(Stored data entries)
:::::
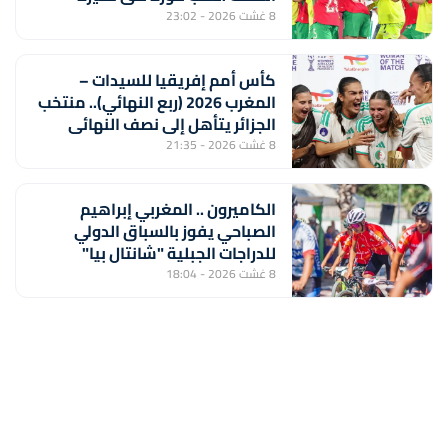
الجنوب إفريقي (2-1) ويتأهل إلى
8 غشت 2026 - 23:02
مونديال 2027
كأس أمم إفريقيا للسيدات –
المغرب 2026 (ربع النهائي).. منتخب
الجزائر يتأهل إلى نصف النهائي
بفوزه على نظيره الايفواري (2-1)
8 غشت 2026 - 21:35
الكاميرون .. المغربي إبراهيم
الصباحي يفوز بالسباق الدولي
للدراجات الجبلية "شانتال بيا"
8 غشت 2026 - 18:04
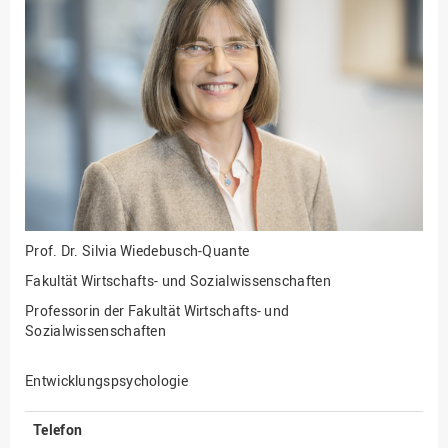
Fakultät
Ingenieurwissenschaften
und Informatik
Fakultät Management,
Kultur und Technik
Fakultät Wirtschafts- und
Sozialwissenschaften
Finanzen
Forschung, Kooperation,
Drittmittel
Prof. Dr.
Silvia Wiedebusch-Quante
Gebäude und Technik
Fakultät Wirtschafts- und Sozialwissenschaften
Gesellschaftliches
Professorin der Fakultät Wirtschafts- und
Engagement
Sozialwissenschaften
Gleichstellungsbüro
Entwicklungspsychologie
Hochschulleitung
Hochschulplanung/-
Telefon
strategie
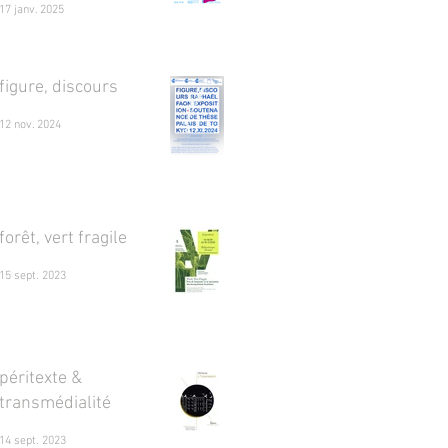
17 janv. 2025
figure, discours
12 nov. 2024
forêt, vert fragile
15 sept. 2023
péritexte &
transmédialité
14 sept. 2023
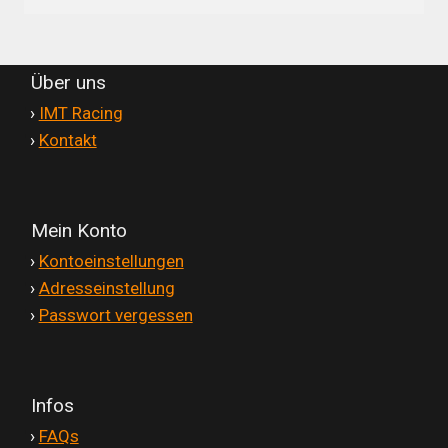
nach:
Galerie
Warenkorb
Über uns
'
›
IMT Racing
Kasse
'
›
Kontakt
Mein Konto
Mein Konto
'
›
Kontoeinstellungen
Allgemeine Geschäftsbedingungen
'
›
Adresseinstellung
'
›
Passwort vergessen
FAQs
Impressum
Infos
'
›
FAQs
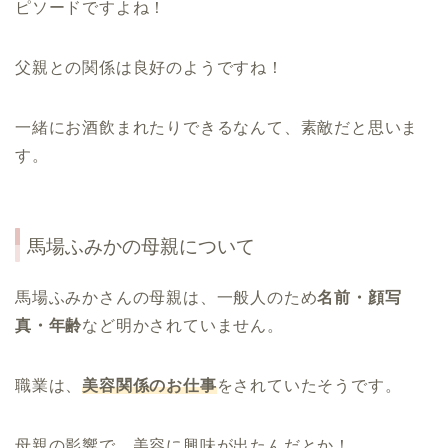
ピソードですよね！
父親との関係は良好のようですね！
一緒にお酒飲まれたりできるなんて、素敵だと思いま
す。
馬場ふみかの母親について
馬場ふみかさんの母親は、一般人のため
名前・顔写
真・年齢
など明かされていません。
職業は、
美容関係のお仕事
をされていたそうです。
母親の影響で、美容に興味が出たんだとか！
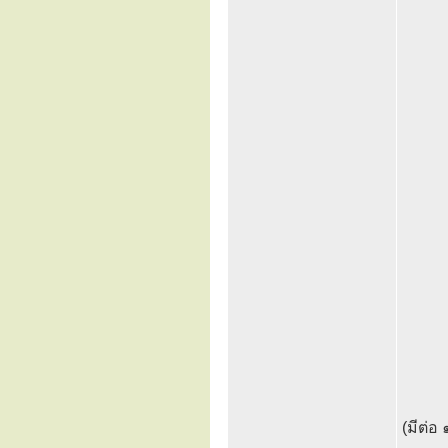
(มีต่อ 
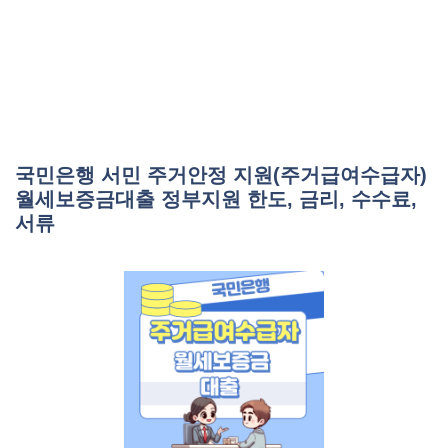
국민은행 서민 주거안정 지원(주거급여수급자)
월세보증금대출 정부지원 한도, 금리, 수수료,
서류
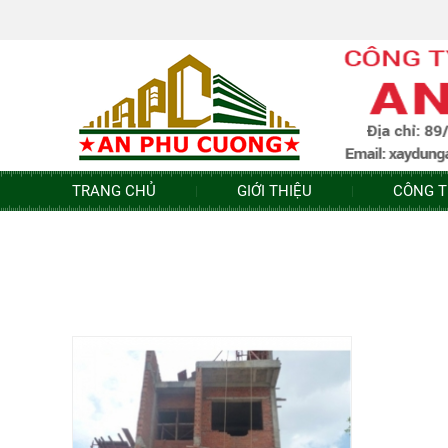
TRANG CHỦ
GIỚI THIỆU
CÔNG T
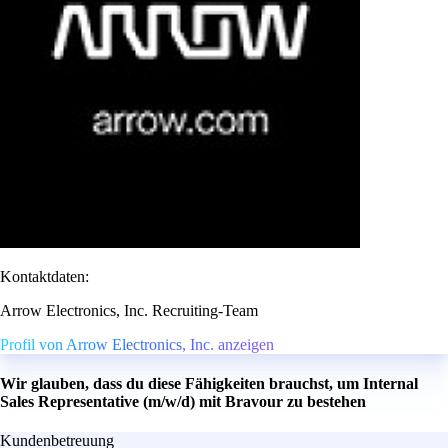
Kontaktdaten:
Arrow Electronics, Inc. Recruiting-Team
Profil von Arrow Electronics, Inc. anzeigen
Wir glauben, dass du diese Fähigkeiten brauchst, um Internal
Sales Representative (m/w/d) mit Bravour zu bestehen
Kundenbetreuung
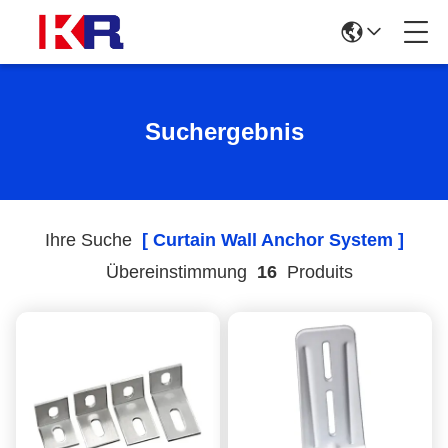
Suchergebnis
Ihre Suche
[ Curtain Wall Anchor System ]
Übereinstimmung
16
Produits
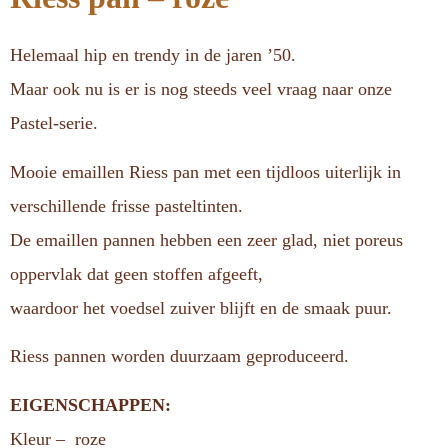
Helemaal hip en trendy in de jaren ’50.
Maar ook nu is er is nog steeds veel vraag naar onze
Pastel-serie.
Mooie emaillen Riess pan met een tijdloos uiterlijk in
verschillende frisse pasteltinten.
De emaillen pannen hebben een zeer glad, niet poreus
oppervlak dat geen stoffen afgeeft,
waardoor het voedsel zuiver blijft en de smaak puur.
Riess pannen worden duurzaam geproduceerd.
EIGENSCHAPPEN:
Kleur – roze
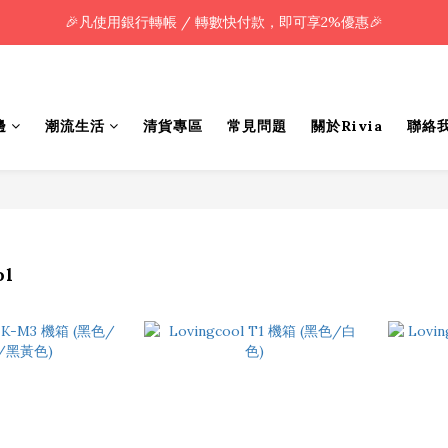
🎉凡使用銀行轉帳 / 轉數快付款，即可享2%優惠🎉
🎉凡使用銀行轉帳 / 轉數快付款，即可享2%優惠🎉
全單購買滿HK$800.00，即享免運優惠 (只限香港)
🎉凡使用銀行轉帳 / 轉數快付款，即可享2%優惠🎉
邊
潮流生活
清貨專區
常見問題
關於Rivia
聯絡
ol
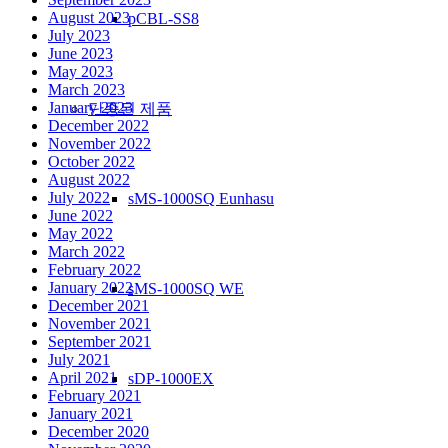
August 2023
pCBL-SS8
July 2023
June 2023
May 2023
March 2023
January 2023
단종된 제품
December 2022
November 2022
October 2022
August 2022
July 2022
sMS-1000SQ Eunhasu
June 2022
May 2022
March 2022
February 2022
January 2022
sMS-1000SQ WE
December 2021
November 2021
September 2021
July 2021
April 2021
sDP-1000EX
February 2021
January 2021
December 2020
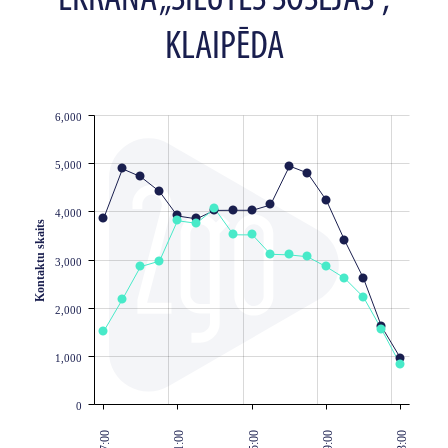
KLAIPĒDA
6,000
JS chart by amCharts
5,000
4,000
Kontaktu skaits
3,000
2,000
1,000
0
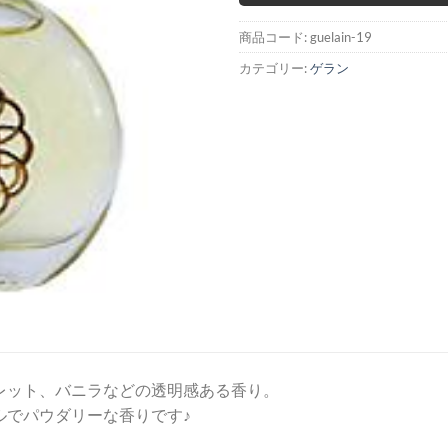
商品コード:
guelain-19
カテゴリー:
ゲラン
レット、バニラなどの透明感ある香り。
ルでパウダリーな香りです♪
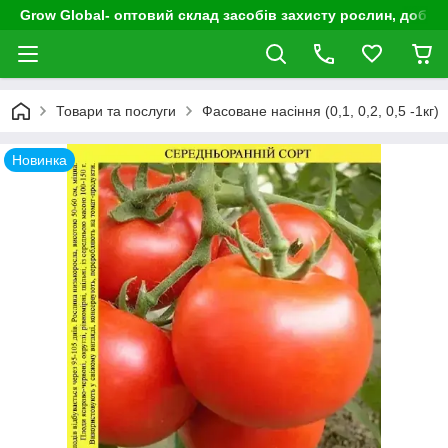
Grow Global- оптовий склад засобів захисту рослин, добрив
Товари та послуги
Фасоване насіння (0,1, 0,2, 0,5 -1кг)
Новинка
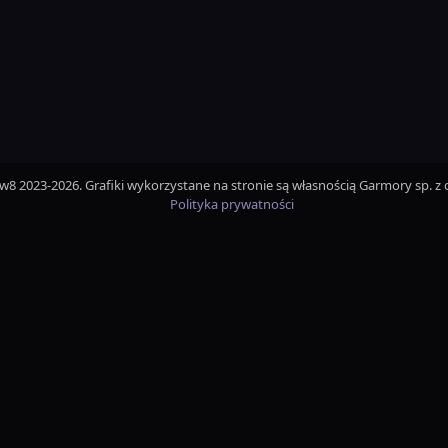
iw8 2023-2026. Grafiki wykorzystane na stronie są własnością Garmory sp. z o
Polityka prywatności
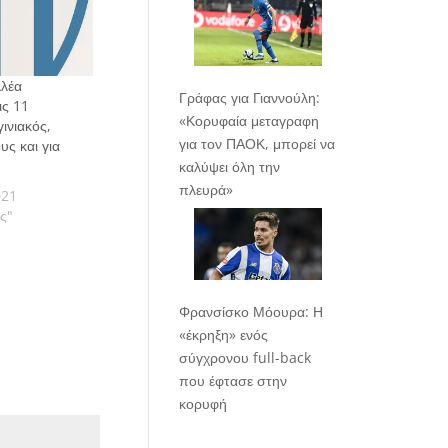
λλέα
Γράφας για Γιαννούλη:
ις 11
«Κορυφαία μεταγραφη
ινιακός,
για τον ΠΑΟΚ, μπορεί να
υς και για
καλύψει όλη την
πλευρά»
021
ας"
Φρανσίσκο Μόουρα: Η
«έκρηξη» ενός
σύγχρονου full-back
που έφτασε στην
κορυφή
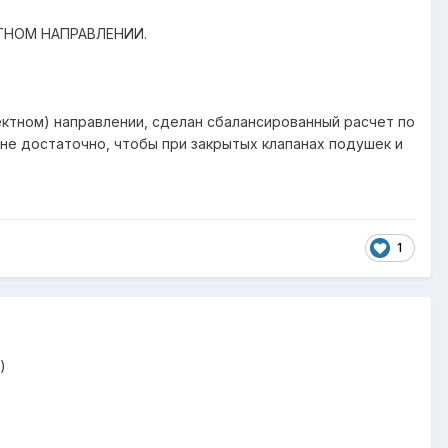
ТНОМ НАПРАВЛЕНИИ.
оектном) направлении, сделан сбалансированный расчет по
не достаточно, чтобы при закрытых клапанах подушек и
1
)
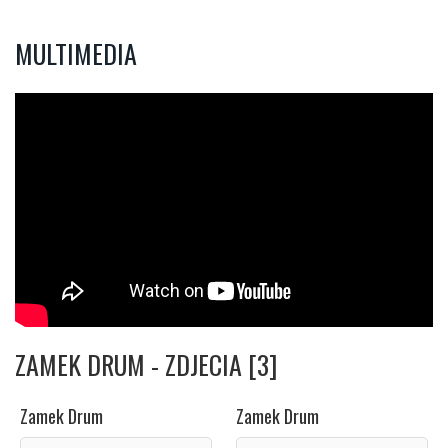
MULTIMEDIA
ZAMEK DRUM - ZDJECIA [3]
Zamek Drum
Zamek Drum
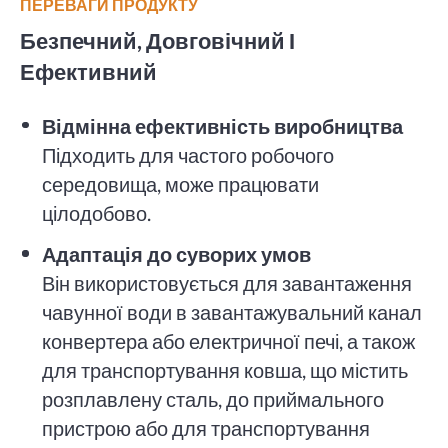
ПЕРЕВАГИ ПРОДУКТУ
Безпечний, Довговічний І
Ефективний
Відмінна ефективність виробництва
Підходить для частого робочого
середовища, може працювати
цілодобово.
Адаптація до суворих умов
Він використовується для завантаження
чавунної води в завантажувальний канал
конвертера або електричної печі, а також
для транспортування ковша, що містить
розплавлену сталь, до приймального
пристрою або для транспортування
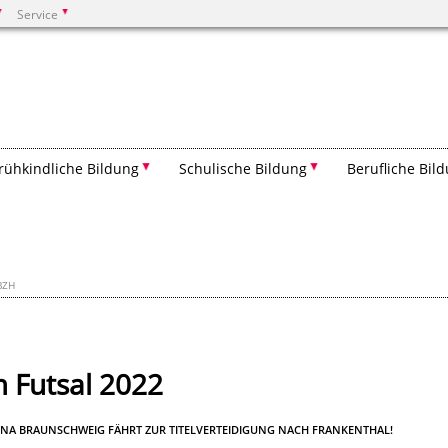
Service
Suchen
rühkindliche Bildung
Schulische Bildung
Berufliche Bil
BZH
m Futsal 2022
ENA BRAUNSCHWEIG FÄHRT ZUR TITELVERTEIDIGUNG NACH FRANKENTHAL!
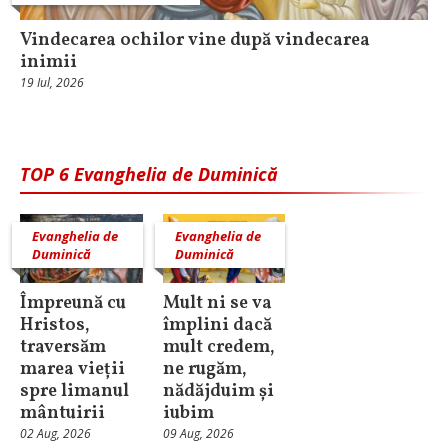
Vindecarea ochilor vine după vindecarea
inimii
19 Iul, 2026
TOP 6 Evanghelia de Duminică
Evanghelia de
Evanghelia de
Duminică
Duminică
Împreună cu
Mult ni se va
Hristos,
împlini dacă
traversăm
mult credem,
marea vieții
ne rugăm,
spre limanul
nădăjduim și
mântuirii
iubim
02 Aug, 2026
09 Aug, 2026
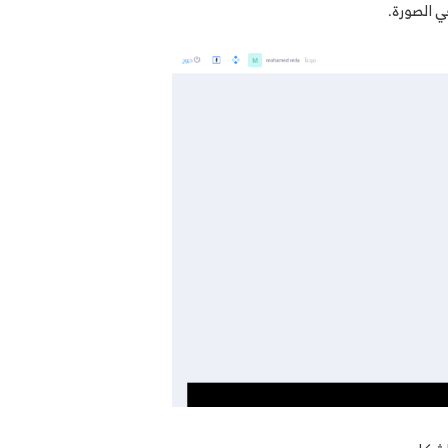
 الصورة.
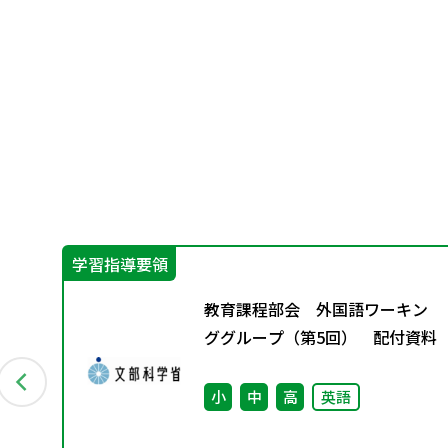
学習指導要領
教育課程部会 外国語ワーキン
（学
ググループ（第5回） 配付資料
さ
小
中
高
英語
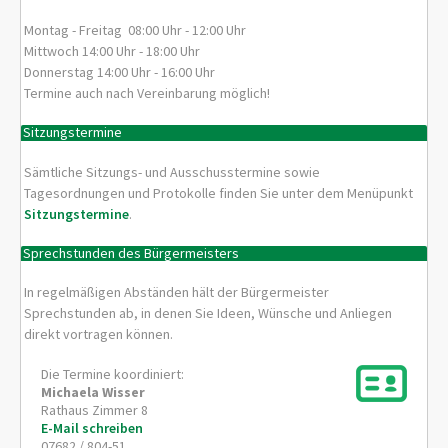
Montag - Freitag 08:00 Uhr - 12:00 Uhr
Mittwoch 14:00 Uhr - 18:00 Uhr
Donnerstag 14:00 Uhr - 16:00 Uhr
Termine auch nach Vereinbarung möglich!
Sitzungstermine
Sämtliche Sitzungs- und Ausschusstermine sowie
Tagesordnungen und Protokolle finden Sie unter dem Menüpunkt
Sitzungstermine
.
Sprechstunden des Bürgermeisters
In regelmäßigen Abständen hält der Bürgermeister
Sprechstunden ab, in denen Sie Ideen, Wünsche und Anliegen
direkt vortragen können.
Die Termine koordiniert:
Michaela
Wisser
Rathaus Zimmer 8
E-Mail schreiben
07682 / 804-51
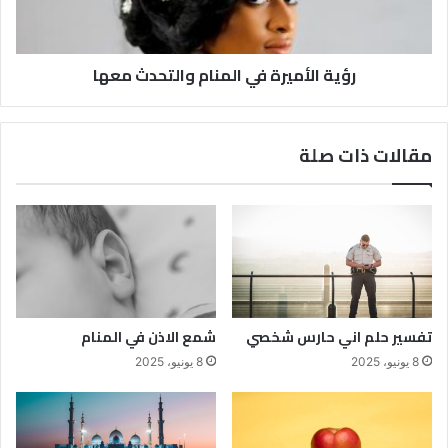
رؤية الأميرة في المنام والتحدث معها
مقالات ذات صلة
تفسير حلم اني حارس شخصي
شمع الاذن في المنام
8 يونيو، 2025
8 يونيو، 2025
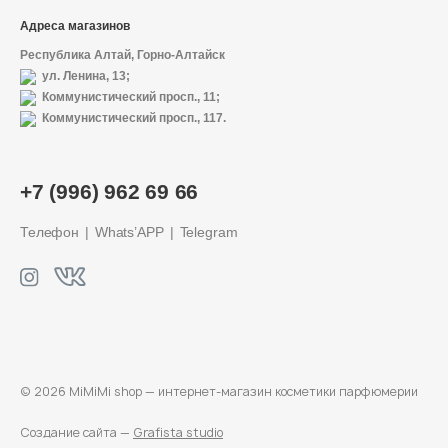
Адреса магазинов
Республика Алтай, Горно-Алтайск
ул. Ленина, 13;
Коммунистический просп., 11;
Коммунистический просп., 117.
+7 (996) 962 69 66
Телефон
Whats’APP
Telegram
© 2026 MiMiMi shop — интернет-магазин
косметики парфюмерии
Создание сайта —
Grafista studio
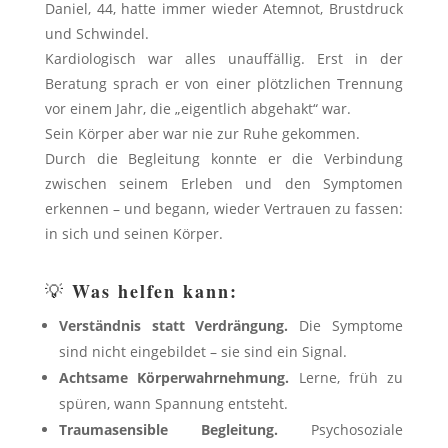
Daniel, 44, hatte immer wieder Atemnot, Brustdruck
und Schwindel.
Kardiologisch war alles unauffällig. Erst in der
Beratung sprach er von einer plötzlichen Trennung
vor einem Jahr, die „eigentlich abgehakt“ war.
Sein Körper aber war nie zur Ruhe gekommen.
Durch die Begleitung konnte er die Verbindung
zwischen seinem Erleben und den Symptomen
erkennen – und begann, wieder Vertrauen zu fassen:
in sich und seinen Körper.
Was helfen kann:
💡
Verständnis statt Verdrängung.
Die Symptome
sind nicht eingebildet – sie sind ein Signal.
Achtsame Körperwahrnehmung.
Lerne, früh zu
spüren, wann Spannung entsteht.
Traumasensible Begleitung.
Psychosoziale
:::::
**What the exercise asks**
Whenever the string "Wirtschafts" shows up in a line of the records, copy that line.

**Answer for the task**
Fakultät Wirtschafts- und
Fakultät Wirtschafts- und Sozialwissenschaften
Professorin der Fakultät Wirtschafts- und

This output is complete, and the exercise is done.